Woman says Linden police beat nephew to confess murder

An Enmore resident has alleged that police placed a plastic bag over her nephew’s face and beat him up at the Mackenzie Police Station on Monday evening in trying to force him to confess to a murder that was committed at Kimbia,  Berbice River, earlier this year.

Speaking to Stabroek News at the Linden-Georgetown Bus Park at around 13.00 hrs yesterday, Valerie St. Kitts said she had just left the Mackenzie Police Station where she had spoken to the Commandant, who told her that her nephew had been removed from that police station to Eve Leary where she would be unable to visit him.

“My nephew ain’t eat whole day yesterday,” the distraught woman said, pointing to a styrofoam box and a blue bag that contained a bottle of water. “I come all the way from the East Coast to see him.” St. Kitts said she had received a telephone call at her Enmore home from her nephew, Quacy Walker, 24, on 18th August, in which he told her that he had been arrested on the previous evening at the Amerindian Hostel in New Amsterdam and taken to the Mackenzie Police Station, Linden.

Valerie St. Kitts
Valerie St. Kitts

According to St. Kitts, her nephew said he had been arrested in connection with the murder of a Jamaican national that occurred at Kimbia about four months ago. She said her nephew told her that he was badly beaten and the police placed a plastic bag over his head to force him to confess to the murder.

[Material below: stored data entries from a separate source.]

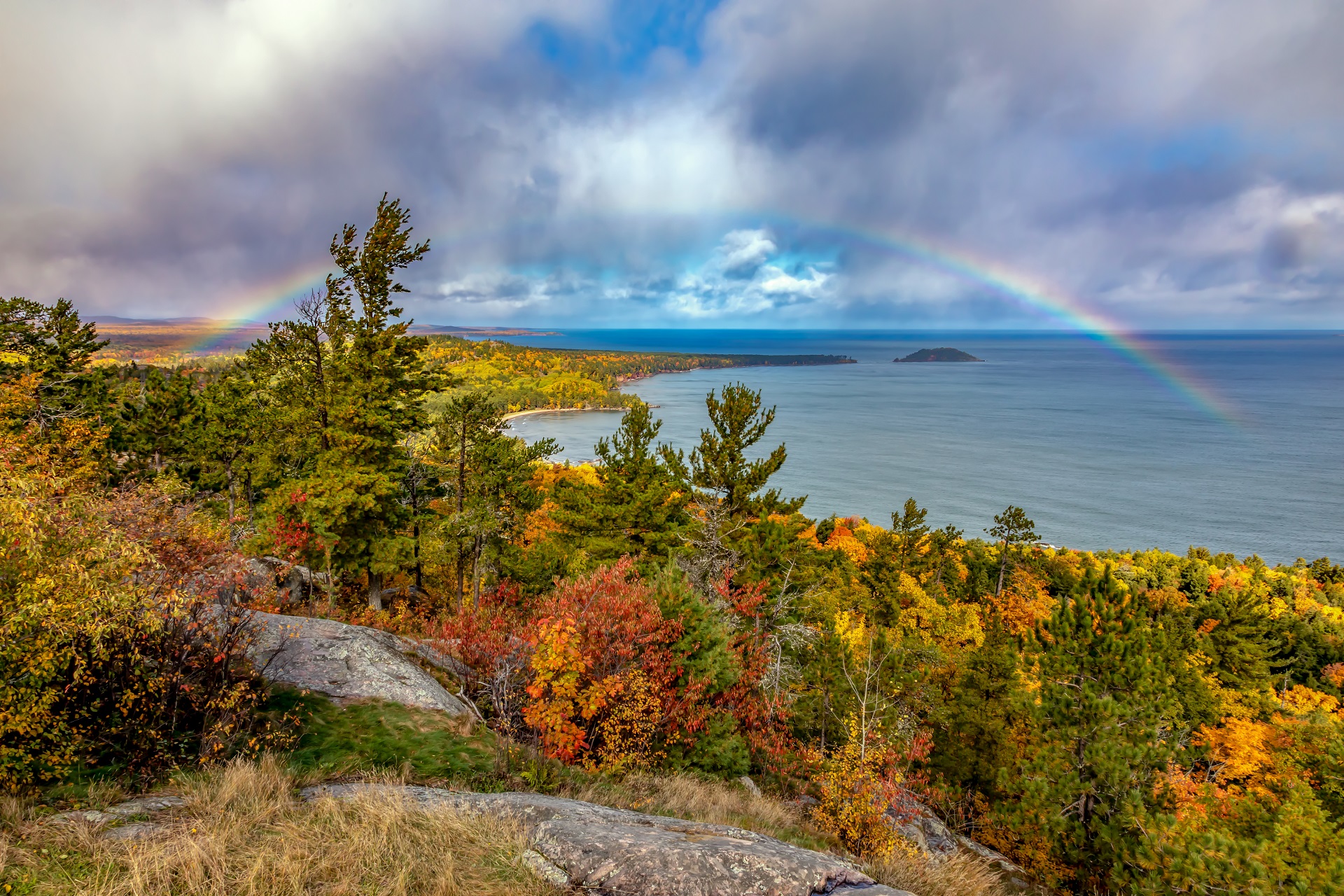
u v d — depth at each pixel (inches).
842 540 2549.2
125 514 300.8
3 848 184.7
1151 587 2893.7
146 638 282.0
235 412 1219.9
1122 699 590.9
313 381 868.0
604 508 944.3
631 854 221.5
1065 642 621.6
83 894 170.6
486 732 380.8
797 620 773.9
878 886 231.5
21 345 1162.0
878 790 446.0
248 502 1299.2
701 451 900.6
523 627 488.7
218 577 311.1
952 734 814.5
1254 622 1549.0
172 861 190.4
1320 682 2014.0
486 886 203.2
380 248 835.4
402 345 892.6
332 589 740.7
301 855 207.3
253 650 381.7
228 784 250.7
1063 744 580.4
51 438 677.9
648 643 455.2
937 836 588.1
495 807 267.6
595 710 402.3
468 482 970.7
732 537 850.8
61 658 248.5
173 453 1360.7
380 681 391.5
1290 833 406.0
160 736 280.5
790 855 240.7
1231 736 1063.0
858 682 677.9
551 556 999.6
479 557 968.9
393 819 236.2
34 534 238.7
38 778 238.5
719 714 487.8
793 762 569.3
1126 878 480.1
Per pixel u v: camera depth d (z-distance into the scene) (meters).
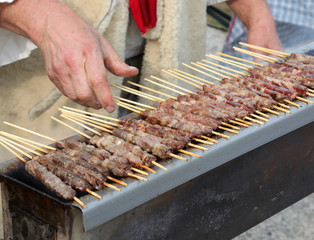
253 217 2.44
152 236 1.95
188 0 3.28
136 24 3.20
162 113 2.31
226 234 2.32
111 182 1.81
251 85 2.59
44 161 1.94
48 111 2.98
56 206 1.69
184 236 2.10
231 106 2.34
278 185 2.49
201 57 3.59
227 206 2.25
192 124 2.18
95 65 2.15
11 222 1.94
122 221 1.81
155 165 1.89
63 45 2.17
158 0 3.01
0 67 2.81
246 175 2.27
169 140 2.00
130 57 3.37
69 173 1.84
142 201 1.79
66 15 2.26
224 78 2.71
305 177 2.66
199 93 2.54
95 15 2.81
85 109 3.07
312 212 3.71
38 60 2.87
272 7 4.40
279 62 2.97
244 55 3.63
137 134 2.17
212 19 6.15
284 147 2.40
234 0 3.57
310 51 3.16
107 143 2.09
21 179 1.87
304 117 2.36
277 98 2.44
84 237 1.73
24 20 2.32
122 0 2.92
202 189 2.07
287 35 4.58
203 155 1.95
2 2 2.27
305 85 2.63
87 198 1.68
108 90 2.18
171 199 1.96
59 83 2.30
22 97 2.93
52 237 1.75
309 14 4.36
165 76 3.22
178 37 3.13
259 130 2.15
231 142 2.05
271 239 3.39
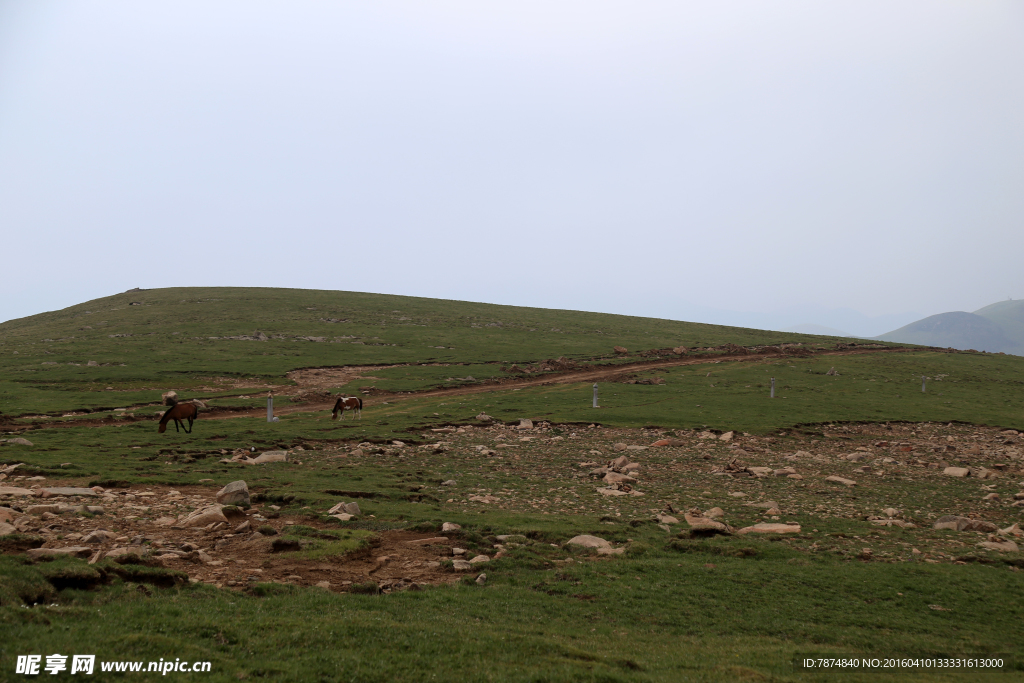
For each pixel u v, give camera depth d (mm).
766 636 11633
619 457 31328
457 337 83500
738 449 35656
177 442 30000
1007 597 13914
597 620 11961
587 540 17188
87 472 21781
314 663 8000
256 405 46250
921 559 16891
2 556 10188
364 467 26797
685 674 9188
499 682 8070
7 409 38219
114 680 6785
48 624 7973
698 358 77375
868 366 74812
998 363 80812
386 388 54906
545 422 41438
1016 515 22906
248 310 94625
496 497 22844
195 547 13469
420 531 17141
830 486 27328
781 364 73812
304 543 14523
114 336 74188
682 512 21656
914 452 36906
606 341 85812
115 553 11430
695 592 13727
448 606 11688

St. Kitts said she has a sister, who is a former Toshao for the area, who has returned to the United States of America after receiving several death threats because she had been outspoken against widespread marijuana farming and smoking in the area by certain residents. She said her sister’s shotgun went missing and the police are saying that her nephew had taken possession of the shotgun, which was used in the murder of the Jamaican national.

She said that the Commander did not say much when she spoke with him at the Mackenzie Police Station around noon yesterday but a detainee shouted from a cell that he was in the lock up when they beat her nephew. She further stated that the detainee shouted out that his name was Adina Bowen.

“Our family want justice for my nephew,” St. Kitts said, adding that she was going to catch a bus to Georgetown and try her luck to see whether she would be allowed to visit and talk with her nephew at Eve Leary.